Penilaian ini sejalan dengan pandangan Menko Polhukam Mahfud MD yang menyebut kejahatan serius seperti pemerkosaan tidak bisa diselesaikan dengan konsep keadilan restoratif. Menurutnya, kasus ini harus terus dibawa ke pengadilan.
"Memutuskan bahwa kasus perkosaan terhadap seorang pegawai di kantor Kementerian Koperasi dan Usaha Kecil dan Menengah yang korbannya bernama NDN dilanjutkan proses hukumnya dan dibatalkan SP3-nya," ujar Mahfud dalam video rilis yang diterima CNNIndonesia.com, Senin (21/11).
Setelah proses hukum kasus ini dibuka kembali, polisi mulai melakukan gelar perkara khusus di Polda Jabar.
Hasil gelar perkara menyatakan penyidikan kasus ini dilanjutkan kembali di Polresta Bogor.
Selain mendampingi korban dalam mengusut perkara ini, LBH APIK Jabar juga mengadukan sikap dan perilaku penyidik ke Propam. Mereka merekomendasikan agar Polri tidak melindungi serta memberikan sanksi yang tegas terhadap anggotanya yang membujuk hingga memfasilitasi perdamaian antara pelaku dan korban.
Sementara itu, kini korban cenderung menghindari segala hal yang dapat membangkitkan memori kelamnya itu. Dia tak ingin disangkutpautkan lagi dalam hiruk pikuk ini.
Di tengah proses pengusutan kasus, ia hanya ingin keadilan berpihak kepadanya. Para pelaku kekerasan seksual dipenjara seadil-adilnya. "Dia (korban) enggak ingin mendengarkan itu lagi," kata Asni menyampaikan keinginan korban.
Polresta Bogor belum bisa menanggapi dugaan pelanggaran yang dilakukan anggotanya dalam menangani perkara ini, termasuk soal pungutan uang pengurusan proses hukum Nara.
Wakapolres Bogor Kota AKBP Ferdy Irawan mengatakan pihaknya masih menunggu hasil pemeriksaan Propam Polda Jabar.
"Saya tidak bisa menanggapi, karena faktanya dari Propam Polda Jabar juga sudah melakukan pemeriksaan terhadap kemungkinan adanya dugaan pelanggaran ataupun ketidakprofesionalan dalam penanganan perkara," kata Ferdy saat dihubungi CNNIndonesia.com.
Terkait penyidikan kasus dugaan pemerkosaan, Polresta Bogor Kota menyatakan bahwa penyidik telah membuka kembali perkara yang telah dihentikan (SP3).
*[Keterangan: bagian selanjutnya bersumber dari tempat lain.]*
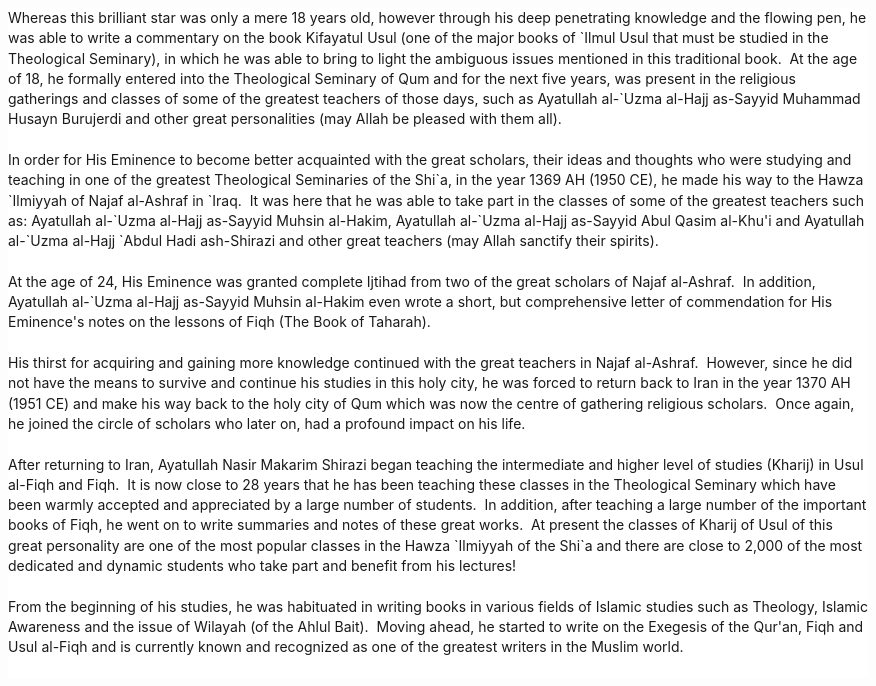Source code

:  Whereas this brilliant star was only a mere 18 years old, however
through his deep penetrating knowledge and the flowing pen, he was able
to write a commentary on the book Kifayatul Usul (one of the major books
of \`Ilmul Usul that must be studied in the Theological Seminary), in
which he was able to bring to light the ambiguous issues mentioned in
this traditional book.  At the age of 18, he formally entered into the
Theological Seminary of Qum and for the next five years, was present in
the religious gatherings and classes of some of the greatest teachers of
those days, such as Ayatullah al-\`Uzma al-Hajj as-Sayyid Muhammad
Husayn Burujerdi and other great personalities (may Allah be pleased
with them all).   
    
 In order for His Eminence to become better acquainted with the great
scholars, their ideas and thoughts who were studying and teaching in one
of the greatest Theological Seminaries of the Shi\`a, in the year 1369
AH (1950 CE), he made his way to the Hawza \`Ilmiyyah of Najaf al-Ashraf
in \`Iraq.  It was here that he was able to take part in the classes of
some of the greatest teachers such as: Ayatullah al-\`Uzma al-Hajj
as-Sayyid Muhsin al-Hakim, Ayatullah al-\`Uzma al-Hajj as-Sayyid Abul
Qasim al-Khu'i and Ayatullah al-\`Uzma al-Hajj \`Abdul Hadi ash-Shirazi
and other great teachers (may Allah sanctify their spirits).   
    
 At the age of 24, His Eminence was granted complete Ijtihad from two of
the great scholars of Najaf al-Ashraf.  In addition, Ayatullah al-\`Uzma
al-Hajj as-Sayyid Muhsin al-Hakim even wrote a short, but comprehensive
letter of commendation for His Eminence's notes on the lessons of Fiqh
(The Book of Taharah).   
    
 His thirst for acquiring and gaining more knowledge continued with the
great teachers in Najaf al-Ashraf.  However, since he did not have the
means to survive and continue his studies in this holy city, he was
forced to return back to Iran in the year 1370 AH (1951 CE) and make his
way back to the holy city of Qum which was now the centre of gathering
religious scholars.  Once again, he joined the circle of scholars who
later on, had a profound impact on his life.  
    
 After returning to Iran, Ayatullah Nasir Makarim Shirazi began teaching
the intermediate and higher level of studies (Kharij) in Usul al-Fiqh
and Fiqh.  It is now close to 28 years that he has been teaching these
classes in the Theological Seminary which have been warmly accepted and
appreciated by a large number of students.  In addition, after teaching
a large number of the important books of Fiqh, he went on to write
summaries and notes of these great works.  At present the classes of
Kharij of Usul of this great personality are one of the most popular
classes in the Hawza \`Ilmiyyah of the Shi\`a and there are close to
2,000 of the most dedicated and dynamic students who take part and
benefit from his lectures!  
    
 From the beginning of his studies, he was habituated in writing books
in various fields of Islamic studies such as Theology, Islamic Awareness
and the issue of Wilayah (of the Ahlul Bait).  Moving ahead, he started
to write on the Exegesis of the Qur'an, Fiqh and Usul al-Fiqh and is
currently known and recognized as one of the greatest writers in the
Muslim world.  
  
Perkara ini pun kembali ditangani Polresta Bogor Kota.
Sementara Kasat Reskrim Polresta Bogor Kota AKP Rizka Fadhila menyatakan saat ini penyidikan telah dilanjutkan kembali sebagaimana hasil Rakor gabungan instansi di Kemenko Polhukam.
Hasil keputusan rakor itu ditindaklanjuti dengan Gelar Perkara Khusus di Polda Jabar dimana SP3 kasus dicabut dan dilanjutkan kembali penyidikannya.
"Saat ini penyidik telah melimpahkan Berkas perkara ke Kejaksaan Negeri Kota Bogor (tahap 1)," ujar Rizka kepada CNNIndonesia.com.
Rizka memastikan penyidik dan jaksa intens berkoordinasi selama proses kelengkapan berkas perkara penyidikan kasus ini, termasuk pembaruan keterangan para saksi ataupun alat bukti yang telah ditambahkan dalam berkas perkara.